GSoC Diaries #3: First PR – Behram Ulukır

Hey,

In the last blog post, I mentioned that I have been working on the dot plots. You know what, it was much more complicated than I anticipated. If you remember, I told you that there are two options to use under-the-hood while implementing dot plots for bayesplot, geom_dotplot and stat_dots. While the former one offers a simple solution for the feature that I was trying to implement, the latter one has more advanced capabilities at the expense of adding new dependencies to the package. I didn’t want that. I was confident that I would be able to implement what stat_dots offers by tweaking geom_dotplot. A fault confessed is half redressed. After spending a significant amount of time implementing auto-sizing dots and stack ratio of dot plots by finding the number of the tallest line, I realised that I would need more work than just tweaking the geom_dotplot. I would need to implement a whole new geom and simply build what stat_dots offers from scratch. After consulting with Jonah, Aki, and Teemu, I have decided that using stat_dots is the better way to go.

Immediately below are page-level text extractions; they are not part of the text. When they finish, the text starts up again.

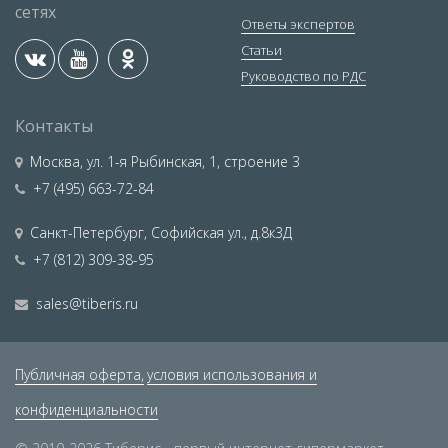
сетях
Ответы экспертов
Статьи
Руководство по РДС
Контакты
Москва
,
ул. 1-я Рыбинская, 1, строение 3
+7 (495) 663-72-84
Санкт-Петербург
,
Софийская ул., д.8к3Д
+7 (812) 309-38-95
sales@tiberis.ru
Публичная оферта,
условия использования и
конфиденциальности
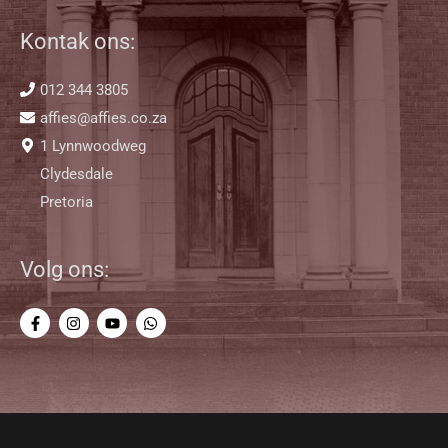
Kontak ons:
012 344 3805
affies@affies.co.za
1 Lynnwoodweg
Clydesdale
Pretoria
Volg ons:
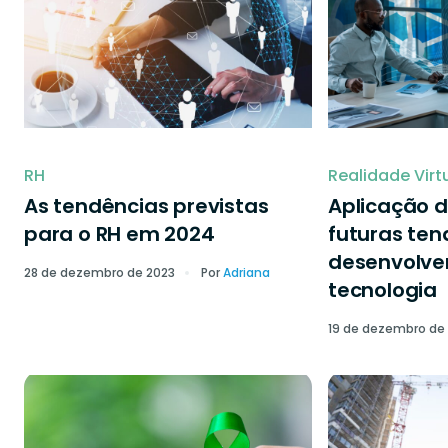
RH
Realidade Virt
As tendências previstas
Aplicação d
para o RH em 2024
futuras ten
desenvolve
28 de dezembro de 2023
Por
Adriana
tecnologia
19 de dezembro de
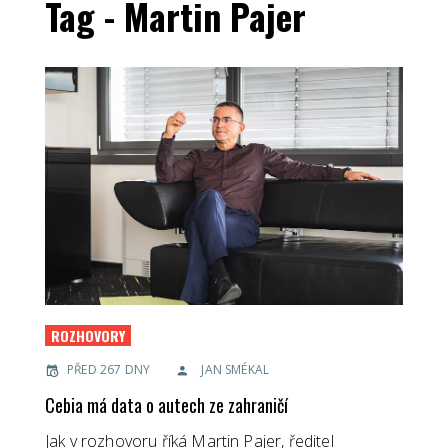
Tag - Martin Pajer
ROZHOVORY
PŘED 267 DNY
JAN SMÉKAL
Cebia má data o autech ze zahraničí
Jak v rozhovoru říká Martin Pajer, ředitel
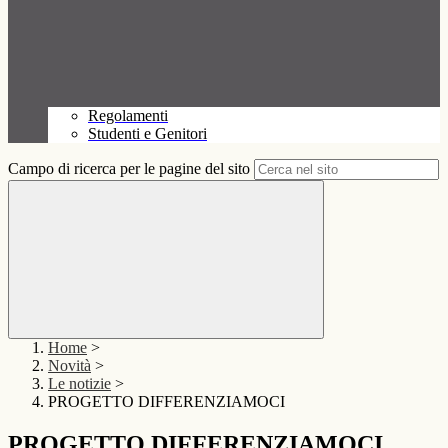
Regolamenti
Studenti e Genitori
Campo di ricerca per le pagine del sito
Home
>
Novità
>
Le notizie
>
PROGETTO DIFFERENZIAMOCI
PROGETTO DIFFERENZIAMOCI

We didn’t want to hard-introduce ggdist and instead, we added it as a suggested dependency to the package. On top of that, we added a check to the newly implemented ppc_qdotplot and ppd_qdotplot to see whether ggdist is implemented or not. The rest was relatively straightforward. By following similar functions that were already implemented, such as ppc_hist, I built ppc_qdotplot and ppd_qdotplot. They simply are functions that take inputs of Bayesian methods, format them nicely and turn them into graphs by passing them to the stat_dots function.

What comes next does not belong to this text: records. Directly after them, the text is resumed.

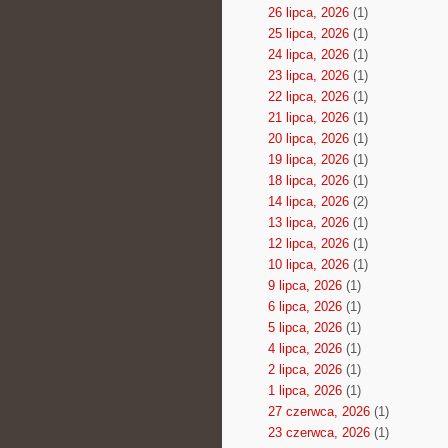
26 lipca, 2026
(1)
25 lipca, 2026
(1)
24 lipca, 2026
(1)
23 lipca, 2026
(1)
22 lipca, 2026
(1)
21 lipca, 2026
(1)
20 lipca, 2026
(1)
19 lipca, 2026
(1)
18 lipca, 2026
(1)
14 lipca, 2026
(2)
13 lipca, 2026
(1)
12 lipca, 2026
(1)
10 lipca, 2026
(1)
9 lipca, 2026
(1)
6 lipca, 2026
(1)
5 lipca, 2026
(1)
4 lipca, 2026
(1)
2 lipca, 2026
(1)
1 lipca, 2026
(1)
27 czerwca, 2026
(1)
23 czerwca, 2026
(1)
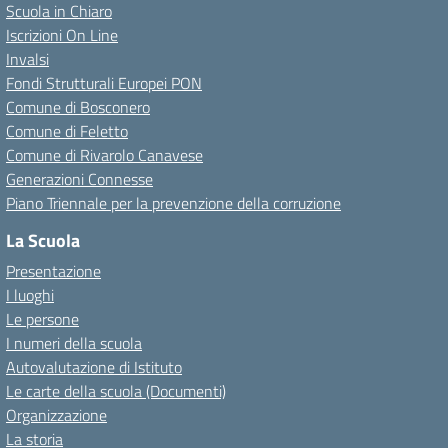
Scuola in Chiaro
Iscrizioni On Line
Invalsi
Fondi Strutturali Europei PON
Comune di Bosconero
Comune di Feletto
Comune di Rivarolo Canavese
Generazioni Connesse
Piano Triennale per la prevenzione della corruzione
La Scuola
Presentazione
I luoghi
Le persone
I numeri della scuola
Autovalutazione di Istituto
Le carte della scuola (Documenti)
Organizzazione
La storia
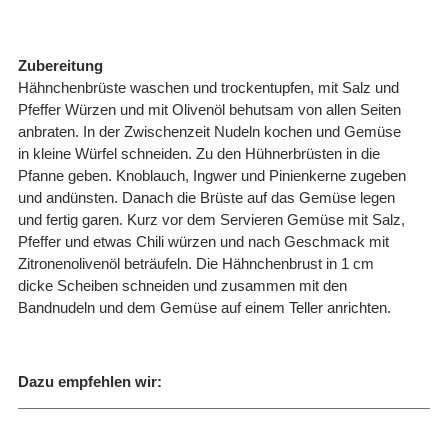
Zubereitung
Hähnchenbrüste waschen und trockentupfen, mit Salz und
Pfeffer Würzen und mit Olivenöl behutsam von allen Seiten
anbraten. In der Zwischenzeit Nudeln kochen und Gemüse
in kleine Würfel schneiden. Zu den Hühnerbrüsten in die
Pfanne geben. Knoblauch, Ingwer und Pinienkerne zugeben
und andünsten. Danach die Brüste auf das Gemüse legen
und fertig garen. Kurz vor dem Servieren Gemüse mit Salz,
Pfeffer und etwas Chili würzen und nach Geschmack mit
Zitronenolivenöl beträufeln. Die Hähnchenbrust in 1 cm
dicke Scheiben schneiden und zusammen mit den
Bandnudeln und dem Gemüse auf einem Teller anrichten.
Dazu empfehlen wir:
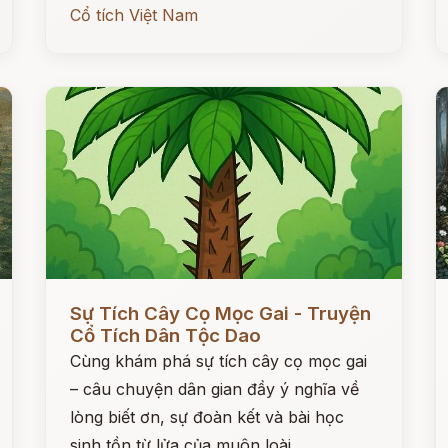
Cổ tích Việt Nam
Đọc ngay
Đ
Sự Tích Cây Cọ Mọc Gai - Truyện
Cổ Tích Dân Tộc Dao
Cùng khám phá sự tích cây cọ mọc gai
– câu chuyện dân gian đầy ý nghĩa về
lòng biết ơn, sự đoàn kết và bài học
sinh tồn từ lửa của muôn loài.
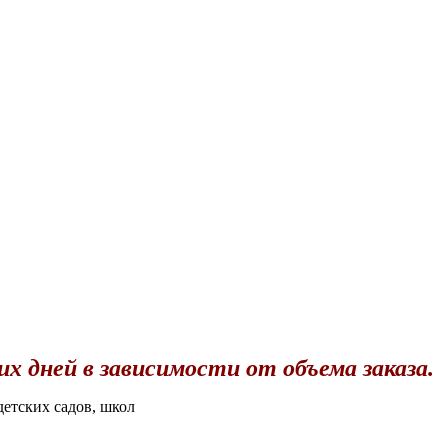
их дней в зависимости от объема заказа.
детских садов, школ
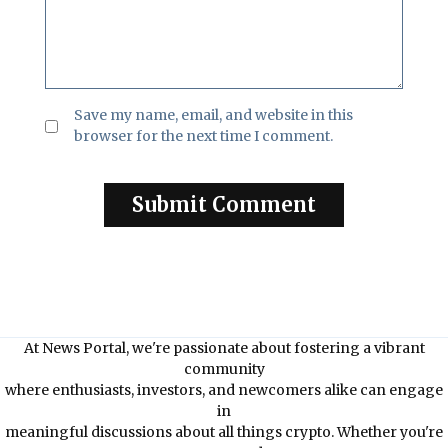
Save my name, email, and website in this
browser for the next time I comment.
At News Portal, we're passionate about fostering a vibrant
community
where enthusiasts, investors, and newcomers alike can engage
in
meaningful discussions about all things crypto. Whether you're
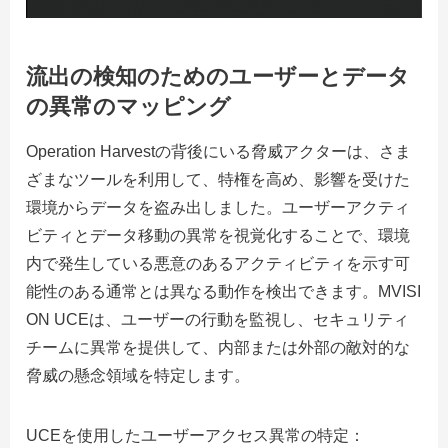
流出の検知のためのユーザーとデータ
の異常のマッピング
Operation Harvestの背後にいる脅威アクターは、さま
ざまなツールを利用して、特権を高め、影響を受けた
環境からデータを盗み出しました。ユーザーアクティ
ビティとデータ移動の異常を視覚化することで、環境
内で発生している悪意のあるアクティビティを示す可
能性のある通常とは異なる動作を検出できます。MVISI
ON UCEは、ユーザーの行動を監視し、セキュリティ
チームに異常を提供して、内部または外部の敵対的な
脅威の懸念領域を特定します。
UCEを使用したユーザーアクセス異常の特定：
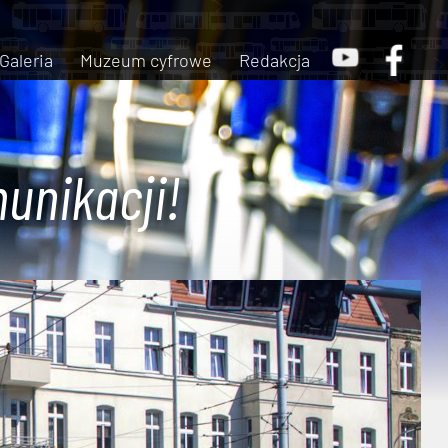
Galeria
Muzeum cyfrowe
Redakcja
unikacji!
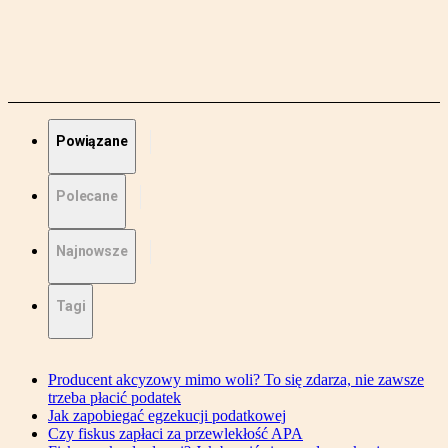
Powiązane
Polecane
Najnowsze
Tagi
Producent akcyzowy mimo woli? To się zdarza, nie zawsze
trzeba płacić podatek
Jak zapobiegać egzekucji podatkowej
Czy fiskus zapłaci za przewlekłość APA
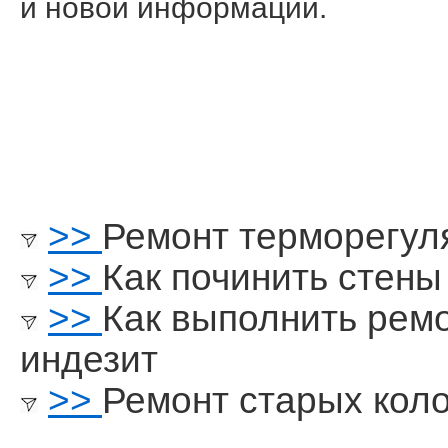
и нοвой информации.
>>
Ремонт терморегул
>>
Как починить стены
>>
Как выполнить рем
индезит
>>
Ремонт старых кол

However, there is more to open-source software development than just implementing the functions. It needs to have detailed documentation as well as a sensible testing structure. I started with documentation simply because it was easier to do. Since bayesplot uses roxygen to create its documentation, I had to follow a certain structure while creating documentation. By following the existing documentation, I explained the new functions in detail and also created an example to showcase how it works. I also created tests for new functions. Bayesplot utilises the testthat library to build unit tests and has two main types of tests: the first one is to test that functions return correct types for different argument combinations, and the second type is to test whether the outputs of functions have changed since the last time that tests are run. To the second one, graphs are saved as SVG files, and they are compared with the outputs of the next test run. The only issue with this structure is that sometimes SVG files change without any visible change to graphics, which leads to false negatives. To implement these tests for ppc_qdotplot and ppd_qdotplot, I have followed the existing examples. The only addition I had was wrapping some of the test functions with expect_warning. This was because sometimes when dots don’t fit the graph, stat_dots throws an error, which is not subject to our unit tests and can be ignored in this context. While doing that, I have allowed those unit tests to ignore those warning messages.

All of these things that I have explained simply constitute the basis of my first PR to the bayesplot library. PR is still pending to be merged, and I will fix any issues based on the feedback of my mentors. I am happy with my work so far, and I feel like I am learning quite a lot, not just in terms of technical skills but also about general procedures of software development. If everything goes well with this function, my next plan is to work on discrete residual plots. Hope to explain that part in the next blog post!